◆ Task description: Apart from the pictures, every line below is to be set down exactly.

◆ Records shown:
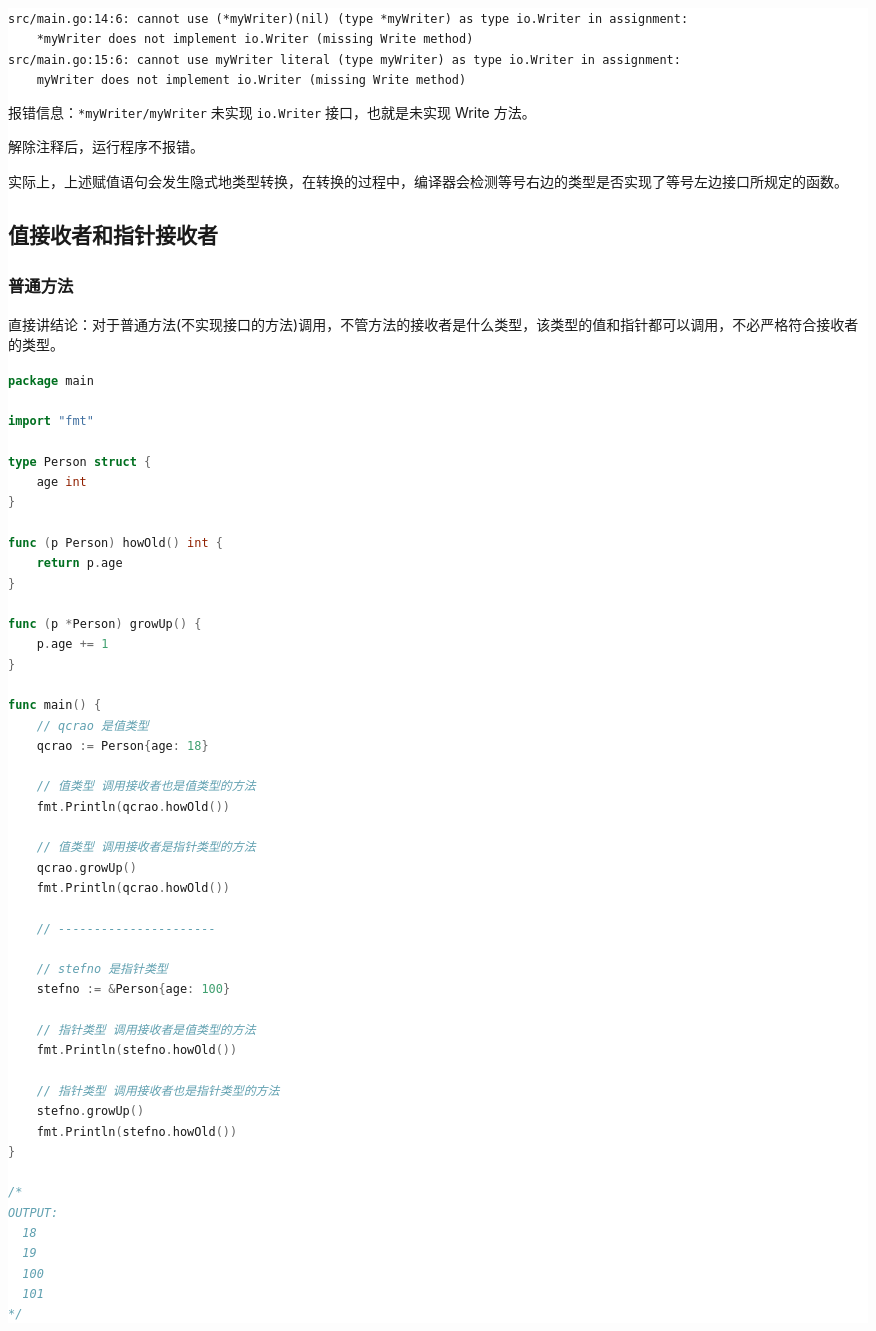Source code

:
```
src/main.go:14:6: cannot use (*myWriter)(nil) (type *myWriter) as type io.Writer in assignment:
	*myWriter does not implement io.Writer (missing Write method)
src/main.go:15:6: cannot use myWriter literal (type myWriter) as type io.Writer in assignment:
	myWriter does not implement io.Writer (missing Write method)
```
报错信息：`*myWriter/myWriter` 未实现 `io.Writer` 接口，也就是未实现 Write 方法。

解除注释后，运行程序不报错。

实际上，上述赋值语句会发生隐式地类型转换，在转换的过程中，编译器会检测等号右边的类型是否实现了等号左边接口所规定的函数。

## 值接收者和指针接收者

### 普通方法
直接讲结论：对于普通方法(不实现接口的方法)调用，不管方法的接收者是什么类型，该类型的值和指针都可以调用，不必严格符合接收者的类型。

```go
package main

import "fmt"

type Person struct {
	age int
}

func (p Person) howOld() int {
	return p.age
}

func (p *Person) growUp() {
	p.age += 1
}

func main() {
	// qcrao 是值类型
	qcrao := Person{age: 18}

	// 值类型 调用接收者也是值类型的方法
	fmt.Println(qcrao.howOld())

	// 值类型 调用接收者是指针类型的方法
	qcrao.growUp()
	fmt.Println(qcrao.howOld())

	// ----------------------

	// stefno 是指针类型
	stefno := &Person{age: 100}

	// 指针类型 调用接收者是值类型的方法
	fmt.Println(stefno.howOld())

	// 指针类型 调用接收者也是指针类型的方法
	stefno.growUp()
	fmt.Println(stefno.howOld())
}

/*
OUTPUT:
  18
  19
  100
  101
*/
```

◆ Solution to this task:
Source code

:
```
src/main.go:14:6: cannot use (*myWriter)(nil) (type *myWriter) as type io.Writer in assignment:
	*myWriter does not implement io.Writer (missing Write method)
src/main.go:15:6: cannot use myWriter literal (type myWriter) as type io.Writer in assignment:
	myWriter does not implement io.Writer (missing Write method)
```
报错信息：`*myWriter/myWriter` 未实现 `io.Writer` 接口，也就是未实现 Write 方法。

解除注释后，运行程序不报错。

实际上，上述赋值语句会发生隐式地类型转换，在转换的过程中，编译器会检测等号右边的类型是否实现了等号左边接口所规定的函数。

## 值接收者和指针接收者

### 普通方法
直接讲结论：对于普通方法(不实现接口的方法)调用，不管方法的接收者是什么类型，该类型的值和指针都可以调用，不必严格符合接收者的类型。

```go
package main

import "fmt"

type Person struct {
	age int
}

func (p Person) howOld() int {
	return p.age
}

func (p *Person) growUp() {
	p.age += 1
}

func main() {
	// qcrao 是值类型
	qcrao := Person{age: 18}

	// 值类型 调用接收者也是值类型的方法
	fmt.Println(qcrao.howOld())

	// 值类型 调用接收者是指针类型的方法
	qcrao.growUp()
	fmt.Println(qcrao.howOld())

	// ----------------------

	// stefno 是指针类型
	stefno := &Person{age: 100}

	// 指针类型 调用接收者是值类型的方法
	fmt.Println(stefno.howOld())

	// 指针类型 调用接收者也是指针类型的方法
	stefno.growUp()
	fmt.Println(stefno.howOld())
}

/*
OUTPUT:
  18
  19
  100
  101
*/
```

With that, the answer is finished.